Schon vor der Partie hatte Freiburgs Trainer den Gelsenkirchenern das größte Kompliment gemacht, das sie in dieser völlig vermurksten Saison bezogen auf deren Kerngeschäft gehört haben dürften. Schalke, so Streich, habe sich in den Partien gegen Leverkusen und Augsburg als "richtige Bundesligamannschaft" präsentiert.

Am Samstag, bei der Schalker 0:4-Niederlage bestätigte sich diese Einschätzung allerdings nicht ansatzweise. Stattdessen zeigte Schalke allerlei, was man bei ernstzunehmenden Bundesligamannschaften nicht sehen würde. Problemlos konnte Freiburg beispielsweise vom Mittelfeld aus Diagonalpässe über 40 Meter spielen, ohne dass ein Gegenspieler im Weg gestanden hätte. Das Vergnügen, als einzelner Spieler eine Fünferkette in hochgradige Verwirrung zu stürzen, ist Spielern wie Roland Sallai oder Lucas Höler in ihrer Bundesligakarriere bisher jedenfalls noch nicht oft vergönnt gewesen. Beim Führungstreffer hatte Baptiste Santamaria nach einem technischen Bock von Stambouli an der Mittellinie jede Menge Platz für eine scharfe Hereingabe, die Höler dankbar über die Linie drückte (7.).

Nach einem Elfmeter, den Sallai zum 2:0 verwandelte (22.), durfte der anwesende Bundestrainer Joachim Löw noch ein paar weitere Freiburger Chancen bestaunen, ehe er in der Halbzeit seinen Platz auf der Tribüne verließ. Vielleicht, um aus dem warmen Funktionsgebäude heraus den einseitigen Fortgang der Partie zu verfolgen.

Doppeltorschütze Günter zeigt seine gute Erziehung

Die Frage, welchen Schalker oder Freiburger Nationalmannschaftskandidaten der Bundestrainer beobachten wollte, beantwortete sich dann möglicherweise in der zweiten Halbzeit, in der Löw nicht mehr gesehen ward: Freiburgs Kapitän Christian Günter, von Berufs wegen Linksverteidiger, erklärte sich vollends zum Regenten über die Schalker Hälfte und beschloss, angesichts der ausbleibenden Gegenwehr im 231. Bundesligaspiel seine Ligatore sieben und acht zu schießen.

Beim ersten trabte er viele, viele Meter, ohne dass ein Gegner Einwände geltend gemacht hätte, zog der Umstände halber aus 15 Metern ab und traf (50.). Und weil das so gut geklappt hatte, wiederholte er das Ganze beim 4:0 gleich noch mal - diesmal allerdings wuchtiger und aus 20 Metern (74.). Seine gewagte Behauptung, dass das Spiel "vielleicht nicht so aussah, aber ein hartes Stück Arbeit" gewesen sei, bewies dann die gute Erziehung des 28-Jährigen.

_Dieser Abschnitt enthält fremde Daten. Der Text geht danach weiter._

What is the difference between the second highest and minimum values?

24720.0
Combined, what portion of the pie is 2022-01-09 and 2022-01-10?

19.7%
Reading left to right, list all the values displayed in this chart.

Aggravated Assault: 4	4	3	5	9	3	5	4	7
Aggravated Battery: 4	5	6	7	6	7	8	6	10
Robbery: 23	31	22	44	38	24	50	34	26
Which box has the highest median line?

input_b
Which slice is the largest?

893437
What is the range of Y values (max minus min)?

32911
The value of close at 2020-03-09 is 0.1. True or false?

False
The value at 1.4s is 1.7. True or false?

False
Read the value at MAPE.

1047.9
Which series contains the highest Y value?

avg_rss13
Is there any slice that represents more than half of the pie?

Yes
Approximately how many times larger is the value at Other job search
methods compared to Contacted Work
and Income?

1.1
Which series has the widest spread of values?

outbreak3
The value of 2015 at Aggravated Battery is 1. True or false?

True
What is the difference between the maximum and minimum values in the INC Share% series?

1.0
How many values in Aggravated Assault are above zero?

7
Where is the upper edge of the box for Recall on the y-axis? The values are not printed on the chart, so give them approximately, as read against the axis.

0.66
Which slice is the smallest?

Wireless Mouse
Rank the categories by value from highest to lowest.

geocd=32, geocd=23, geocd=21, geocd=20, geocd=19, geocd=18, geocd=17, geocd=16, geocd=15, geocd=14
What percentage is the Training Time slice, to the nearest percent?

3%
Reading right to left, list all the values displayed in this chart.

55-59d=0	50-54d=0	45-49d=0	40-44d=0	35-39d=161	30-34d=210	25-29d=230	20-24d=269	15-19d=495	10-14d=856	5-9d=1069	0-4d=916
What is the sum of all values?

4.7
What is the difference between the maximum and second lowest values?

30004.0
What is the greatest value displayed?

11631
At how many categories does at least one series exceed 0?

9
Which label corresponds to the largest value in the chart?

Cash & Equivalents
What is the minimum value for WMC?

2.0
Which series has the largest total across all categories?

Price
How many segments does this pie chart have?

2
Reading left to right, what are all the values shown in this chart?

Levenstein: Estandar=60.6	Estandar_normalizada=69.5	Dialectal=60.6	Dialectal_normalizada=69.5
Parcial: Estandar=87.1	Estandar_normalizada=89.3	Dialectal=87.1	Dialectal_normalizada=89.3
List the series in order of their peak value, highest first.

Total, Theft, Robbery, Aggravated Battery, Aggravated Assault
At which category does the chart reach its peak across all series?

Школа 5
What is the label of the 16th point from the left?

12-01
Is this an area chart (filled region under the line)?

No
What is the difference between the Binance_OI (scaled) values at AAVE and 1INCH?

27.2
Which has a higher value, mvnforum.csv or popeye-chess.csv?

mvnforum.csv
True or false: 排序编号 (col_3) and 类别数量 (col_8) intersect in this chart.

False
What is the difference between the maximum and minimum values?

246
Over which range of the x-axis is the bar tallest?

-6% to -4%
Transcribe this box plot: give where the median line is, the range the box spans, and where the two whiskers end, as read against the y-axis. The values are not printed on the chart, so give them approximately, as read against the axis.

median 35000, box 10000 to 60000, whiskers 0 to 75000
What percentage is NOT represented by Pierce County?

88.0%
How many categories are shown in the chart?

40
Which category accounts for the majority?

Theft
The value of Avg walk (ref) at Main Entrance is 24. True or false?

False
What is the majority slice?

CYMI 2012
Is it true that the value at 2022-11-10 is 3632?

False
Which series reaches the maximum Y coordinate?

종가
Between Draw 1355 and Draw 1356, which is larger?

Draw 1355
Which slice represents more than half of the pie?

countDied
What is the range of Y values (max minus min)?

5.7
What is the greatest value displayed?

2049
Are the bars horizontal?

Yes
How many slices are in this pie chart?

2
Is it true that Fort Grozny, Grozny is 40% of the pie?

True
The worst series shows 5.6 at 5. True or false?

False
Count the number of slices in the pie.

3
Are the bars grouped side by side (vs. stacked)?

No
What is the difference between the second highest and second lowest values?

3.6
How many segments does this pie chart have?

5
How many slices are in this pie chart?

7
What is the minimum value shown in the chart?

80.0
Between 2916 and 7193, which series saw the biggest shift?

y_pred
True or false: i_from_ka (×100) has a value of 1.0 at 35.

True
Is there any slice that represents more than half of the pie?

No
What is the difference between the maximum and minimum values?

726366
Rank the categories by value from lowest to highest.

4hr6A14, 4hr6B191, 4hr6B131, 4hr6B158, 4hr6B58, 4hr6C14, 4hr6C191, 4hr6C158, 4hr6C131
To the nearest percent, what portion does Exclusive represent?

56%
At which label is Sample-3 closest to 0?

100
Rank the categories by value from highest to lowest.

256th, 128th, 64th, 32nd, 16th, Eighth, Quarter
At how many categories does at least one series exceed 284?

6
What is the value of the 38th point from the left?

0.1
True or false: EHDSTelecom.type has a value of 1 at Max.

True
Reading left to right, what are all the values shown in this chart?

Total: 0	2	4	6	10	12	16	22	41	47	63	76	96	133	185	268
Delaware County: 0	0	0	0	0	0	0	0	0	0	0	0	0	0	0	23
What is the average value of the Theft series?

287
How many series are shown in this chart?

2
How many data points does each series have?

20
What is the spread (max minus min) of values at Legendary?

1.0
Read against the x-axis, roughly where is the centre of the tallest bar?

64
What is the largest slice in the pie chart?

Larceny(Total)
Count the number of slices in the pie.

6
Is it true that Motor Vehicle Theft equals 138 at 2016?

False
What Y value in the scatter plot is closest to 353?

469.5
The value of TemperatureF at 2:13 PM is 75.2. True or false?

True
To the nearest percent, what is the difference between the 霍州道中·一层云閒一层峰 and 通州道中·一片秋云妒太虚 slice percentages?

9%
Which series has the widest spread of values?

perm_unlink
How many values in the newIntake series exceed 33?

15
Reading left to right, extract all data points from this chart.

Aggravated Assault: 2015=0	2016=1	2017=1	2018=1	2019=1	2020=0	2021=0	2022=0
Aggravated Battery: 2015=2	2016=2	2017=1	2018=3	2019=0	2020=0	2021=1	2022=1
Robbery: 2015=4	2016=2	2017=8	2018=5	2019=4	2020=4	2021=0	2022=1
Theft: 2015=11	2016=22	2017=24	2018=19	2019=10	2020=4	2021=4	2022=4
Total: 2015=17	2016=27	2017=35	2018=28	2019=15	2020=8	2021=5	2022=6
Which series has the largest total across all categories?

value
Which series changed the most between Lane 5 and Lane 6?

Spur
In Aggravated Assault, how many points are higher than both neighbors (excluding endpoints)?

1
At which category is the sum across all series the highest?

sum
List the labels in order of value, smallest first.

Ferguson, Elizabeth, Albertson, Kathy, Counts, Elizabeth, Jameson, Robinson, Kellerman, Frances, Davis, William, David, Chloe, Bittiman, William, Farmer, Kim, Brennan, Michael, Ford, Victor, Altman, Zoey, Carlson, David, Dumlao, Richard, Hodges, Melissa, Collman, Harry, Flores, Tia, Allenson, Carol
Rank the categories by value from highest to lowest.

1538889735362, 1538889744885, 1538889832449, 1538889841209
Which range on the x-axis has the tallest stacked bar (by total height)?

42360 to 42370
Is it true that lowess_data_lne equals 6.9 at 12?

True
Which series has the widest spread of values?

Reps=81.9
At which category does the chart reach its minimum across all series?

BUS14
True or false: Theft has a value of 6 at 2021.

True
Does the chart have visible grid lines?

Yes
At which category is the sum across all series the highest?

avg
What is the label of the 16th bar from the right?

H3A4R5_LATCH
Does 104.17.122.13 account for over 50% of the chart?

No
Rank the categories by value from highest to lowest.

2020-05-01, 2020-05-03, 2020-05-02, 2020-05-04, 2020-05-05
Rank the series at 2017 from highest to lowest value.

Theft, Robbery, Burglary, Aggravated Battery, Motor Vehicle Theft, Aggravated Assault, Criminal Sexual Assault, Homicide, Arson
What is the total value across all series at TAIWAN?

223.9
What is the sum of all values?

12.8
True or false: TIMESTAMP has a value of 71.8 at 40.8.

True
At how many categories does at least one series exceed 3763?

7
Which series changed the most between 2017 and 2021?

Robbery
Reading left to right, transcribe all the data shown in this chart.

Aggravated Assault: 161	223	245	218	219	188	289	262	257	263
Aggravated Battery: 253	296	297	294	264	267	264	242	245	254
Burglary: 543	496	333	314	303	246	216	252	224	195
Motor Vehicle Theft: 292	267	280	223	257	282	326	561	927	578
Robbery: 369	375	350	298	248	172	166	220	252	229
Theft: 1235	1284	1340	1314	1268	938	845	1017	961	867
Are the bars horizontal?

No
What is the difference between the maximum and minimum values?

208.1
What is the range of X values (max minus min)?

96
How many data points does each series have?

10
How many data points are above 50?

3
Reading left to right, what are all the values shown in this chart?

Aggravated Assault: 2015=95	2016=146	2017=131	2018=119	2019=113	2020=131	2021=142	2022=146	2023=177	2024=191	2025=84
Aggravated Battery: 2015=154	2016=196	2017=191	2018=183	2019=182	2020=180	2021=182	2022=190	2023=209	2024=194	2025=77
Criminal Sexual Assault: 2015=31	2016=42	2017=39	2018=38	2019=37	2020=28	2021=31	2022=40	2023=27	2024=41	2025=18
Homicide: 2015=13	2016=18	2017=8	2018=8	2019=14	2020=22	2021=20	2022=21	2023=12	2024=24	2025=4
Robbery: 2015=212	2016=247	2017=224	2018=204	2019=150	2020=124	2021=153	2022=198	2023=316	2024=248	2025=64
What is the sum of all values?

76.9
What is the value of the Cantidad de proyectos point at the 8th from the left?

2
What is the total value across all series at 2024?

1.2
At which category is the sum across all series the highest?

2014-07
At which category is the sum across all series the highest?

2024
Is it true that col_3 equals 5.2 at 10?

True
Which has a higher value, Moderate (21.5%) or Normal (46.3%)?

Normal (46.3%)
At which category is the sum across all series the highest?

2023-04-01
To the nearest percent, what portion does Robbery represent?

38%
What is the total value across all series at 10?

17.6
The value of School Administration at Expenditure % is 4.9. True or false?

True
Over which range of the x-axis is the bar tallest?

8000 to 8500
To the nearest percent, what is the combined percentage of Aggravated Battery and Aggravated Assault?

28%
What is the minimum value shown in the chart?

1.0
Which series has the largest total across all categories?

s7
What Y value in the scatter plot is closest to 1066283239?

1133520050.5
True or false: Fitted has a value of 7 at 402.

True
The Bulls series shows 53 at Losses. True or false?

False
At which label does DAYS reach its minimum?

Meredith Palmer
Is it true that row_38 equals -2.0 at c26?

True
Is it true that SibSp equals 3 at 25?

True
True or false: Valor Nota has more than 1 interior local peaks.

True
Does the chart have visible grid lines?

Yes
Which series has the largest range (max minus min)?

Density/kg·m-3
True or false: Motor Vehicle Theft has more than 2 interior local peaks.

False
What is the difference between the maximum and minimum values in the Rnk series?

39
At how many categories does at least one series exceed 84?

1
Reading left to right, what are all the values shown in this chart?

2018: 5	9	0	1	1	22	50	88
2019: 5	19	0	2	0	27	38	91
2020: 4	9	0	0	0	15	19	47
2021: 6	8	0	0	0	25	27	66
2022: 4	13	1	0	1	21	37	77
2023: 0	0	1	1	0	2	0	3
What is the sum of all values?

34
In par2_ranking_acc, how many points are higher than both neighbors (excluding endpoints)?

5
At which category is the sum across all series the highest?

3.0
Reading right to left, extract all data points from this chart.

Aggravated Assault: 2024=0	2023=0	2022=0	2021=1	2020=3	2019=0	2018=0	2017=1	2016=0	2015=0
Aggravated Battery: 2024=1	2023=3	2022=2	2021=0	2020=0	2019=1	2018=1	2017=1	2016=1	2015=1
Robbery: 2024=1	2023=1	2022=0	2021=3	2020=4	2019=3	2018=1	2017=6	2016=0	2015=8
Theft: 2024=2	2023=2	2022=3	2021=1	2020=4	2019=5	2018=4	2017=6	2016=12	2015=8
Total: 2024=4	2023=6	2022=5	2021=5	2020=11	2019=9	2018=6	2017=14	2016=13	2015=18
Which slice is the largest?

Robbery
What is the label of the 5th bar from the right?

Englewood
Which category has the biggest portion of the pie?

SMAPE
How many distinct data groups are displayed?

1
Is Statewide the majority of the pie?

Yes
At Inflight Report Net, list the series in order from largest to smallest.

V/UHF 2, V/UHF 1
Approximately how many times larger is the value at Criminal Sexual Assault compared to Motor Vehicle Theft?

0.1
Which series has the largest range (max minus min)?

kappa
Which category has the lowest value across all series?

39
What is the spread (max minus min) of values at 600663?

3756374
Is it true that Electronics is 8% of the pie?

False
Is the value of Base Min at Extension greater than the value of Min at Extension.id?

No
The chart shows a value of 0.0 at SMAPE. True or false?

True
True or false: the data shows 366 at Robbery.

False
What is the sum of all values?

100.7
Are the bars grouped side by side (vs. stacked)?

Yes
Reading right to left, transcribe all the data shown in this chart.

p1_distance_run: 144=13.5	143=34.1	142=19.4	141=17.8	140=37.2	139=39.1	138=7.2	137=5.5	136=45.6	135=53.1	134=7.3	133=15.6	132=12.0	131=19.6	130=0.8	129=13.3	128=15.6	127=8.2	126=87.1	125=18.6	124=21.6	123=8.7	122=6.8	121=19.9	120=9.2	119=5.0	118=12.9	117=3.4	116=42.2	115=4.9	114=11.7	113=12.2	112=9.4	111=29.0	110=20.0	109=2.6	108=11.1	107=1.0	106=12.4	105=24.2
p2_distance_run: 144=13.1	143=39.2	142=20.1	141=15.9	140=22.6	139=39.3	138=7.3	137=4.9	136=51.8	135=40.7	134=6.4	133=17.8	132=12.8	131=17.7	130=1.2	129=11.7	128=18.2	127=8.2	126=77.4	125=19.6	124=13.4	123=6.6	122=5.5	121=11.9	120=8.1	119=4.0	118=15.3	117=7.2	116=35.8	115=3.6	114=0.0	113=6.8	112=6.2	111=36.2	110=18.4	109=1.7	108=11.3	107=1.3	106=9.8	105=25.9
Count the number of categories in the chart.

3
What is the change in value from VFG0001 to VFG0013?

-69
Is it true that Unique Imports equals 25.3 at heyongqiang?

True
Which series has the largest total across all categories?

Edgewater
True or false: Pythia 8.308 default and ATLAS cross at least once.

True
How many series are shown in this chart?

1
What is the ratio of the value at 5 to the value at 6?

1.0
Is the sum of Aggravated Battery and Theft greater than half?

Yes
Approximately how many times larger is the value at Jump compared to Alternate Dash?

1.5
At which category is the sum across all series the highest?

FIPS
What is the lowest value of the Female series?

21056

Freiburgs Florian Müller blieb jedenfalls bis zur 85. Minute beschäftigungslos, erst dann hatte Schalke die erste und einzige echte Torchance durch Huntelaar. Seine Freizeit konnte der Torwart dazu nutzen, den Vorderleuten beim Spielaufbau "Zeit, Zeit" zuzurufen. Und die hatten sie mangels Gegenwehr ja auch. Umgekehrt bestand der Schalker Spielaufbau - falls man die wackeligen Ballstafetten überhaupt so nennen kann - vor allem aus Fehlpässen.

Damit, dass Schalke einen derart desaströsen Auftritt hinlegen würde, war nicht unbedingt zu rechnen gewesen. Der Abstieg scheint schließlich seit langem unausweichlich zu sein. Und dass am vergangenen Wochenende mit dem zweiten Saisonsieg ein Erfolgserlebnis gefeiert wurde, fast wie ein Titelgewinn, hätte schließlich sogar für ein wenig Selbstbewusstsein sorgen können.

Das alles hatte offenbar auch Trainer Dimitrios Grammozis gehofft, der seine Ratlosigkeit nach dem Spiel in dürre Worte kleidete. Er sei "schon verwundert über die Art und Weise, wie wir uns präsentiert haben." Da fragt man angesichts so vieler indiskutabler Schalker Leistungen seit Beginn der Corona-Pandemie: Wie viele Spiele seiner Mannschaft (zwei Siege in den vergangenen 45 Liga-Partien, Torverhältnis in dieser Saison 18:75) hat der neue Trainer wirklich bis zum Ende gesehen?